Jason Chen (Acer)
Acer CEO Jason Chen thinks his company can get bigger if it thinks small.
As the fourth- or fifth-largest PC vendor worldwide by shipments (per IDC and Gartner numbers, respectively), Acer already sells plenty of what it calls “value” PCs - commodity systems that offer good specs for the price. It’s thriving in the gaming and education markets, too, where performance and sturdiness matter.
Compared to PC juggernauts Dell, HP, and Lenovo, however, Acer still has a long way to go. So the company’s next move is to pursue what Chen calls “micro-trends,” courting users whose numbers might be too small—or their needs a little too niche—to draw much attention from bigger players.
Acer sees an opportunity to shine by providing a more curated PC experience—a completely different strategy from its approach to mainstream PCs.
During PCWorld’s exclusive interview at the company’s next@acer event in New York on April 11, Acer’s CEO returned again and again to one mantra: “progress through innovation.”
Chen wants Acer products to break new ground rather than settle for also-ran. From his perspective, having shepherded Acer out of tougher times, the choice was to innovate or bust.

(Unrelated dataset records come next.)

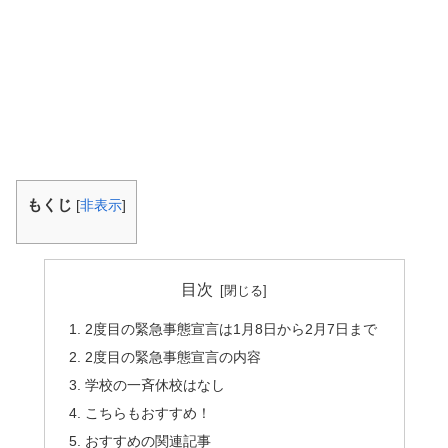
もくじ
[
非表示
]
目次
2度目の緊急事態宣言は1月8日から2月7日まで
2度目の緊急事態宣言の内容
学校の一斉休校はなし
こちらもおすすめ！
おすすめの関連記事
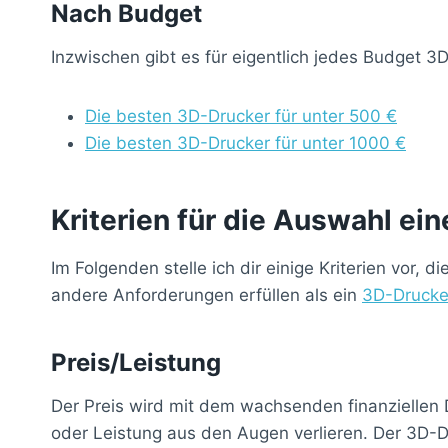
Nach Budget
Inzwischen gibt es für eigentlich jedes Budget 3
Die besten 3D-Drucker für unter 500 €
Die besten 3D-Drucker für unter 1000 €
Kriterien für die Auswahl e
Im Folgenden stelle ich dir einige Kriterien vor
andere Anforderungen erfüllen als ein
3D-Drucke
Preis/Leistung
Der Preis wird mit dem wachsenden finanziellen
oder Leistung aus den Augen verlieren. Der 3D-D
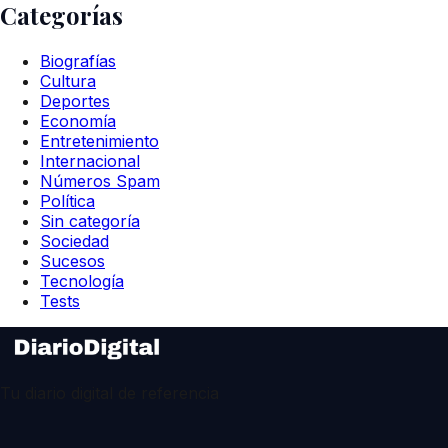
Categorías
Biografías
Cultura
Deportes
Economía
Entretenimiento
Internacional
Números Spam
Política
Sin categoría
Sociedad
Sucesos
Tecnología
Tests
Tu diario digital de referencia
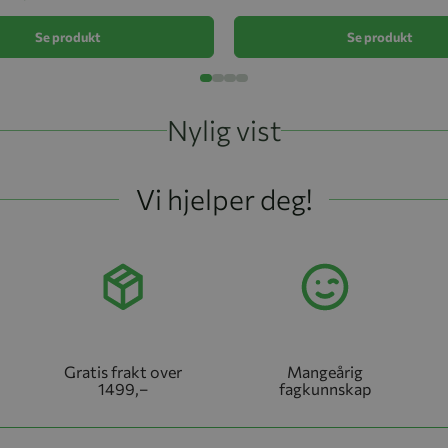
Se produkt
Se produkt
Nylig vist
Vi hjelper deg!
Gratis frakt over
Mangeårig
1499,–
fagkunnskap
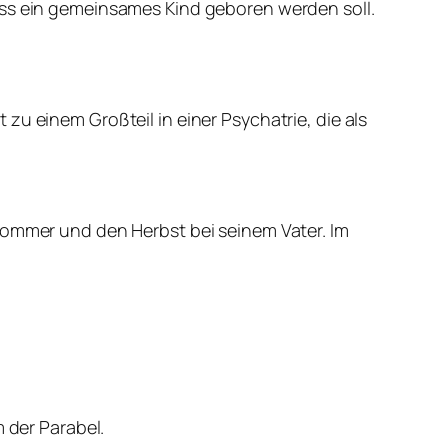
ass ein gemeinsames Kind geboren werden soll.
zu einem Großteil in einer Psychatrie, die als
 Sommer und den Herbst bei seinem Vater. Im
 der Parabel.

In Chen’s words, Acer is leaning into “innovation that excites people, gives people a good reason why they need a new PC.”
The new ConceptD product line Chen introduced at next@acer is the company’s first big example of this mantra. Aimed at creative professionals, and sporting interesting design elements as well as top-shelf hardware, Chen calls ConceptD a “lifestyle” brand.
He explained that the ConceptD hardware’s polished design and unusually quiet fans will make the PCs both distinctive and a true pleasure to use.
While Chen described Concept D as responding to a “microtrend,” it’s a movement he’s committing to with more product. The CEO says the handful of laptops, desktops, monitors, and VR/AR headsets introduced last week is “just the beginning.”
It’ll be interesting to see where the company goes with this. Acer’s onto something by blazing its own trail rather than chasing the leaders.
On the other hand, the only company that’s successfully created an entire lifestyle around its products is Apple. That’s a challenging example to follow.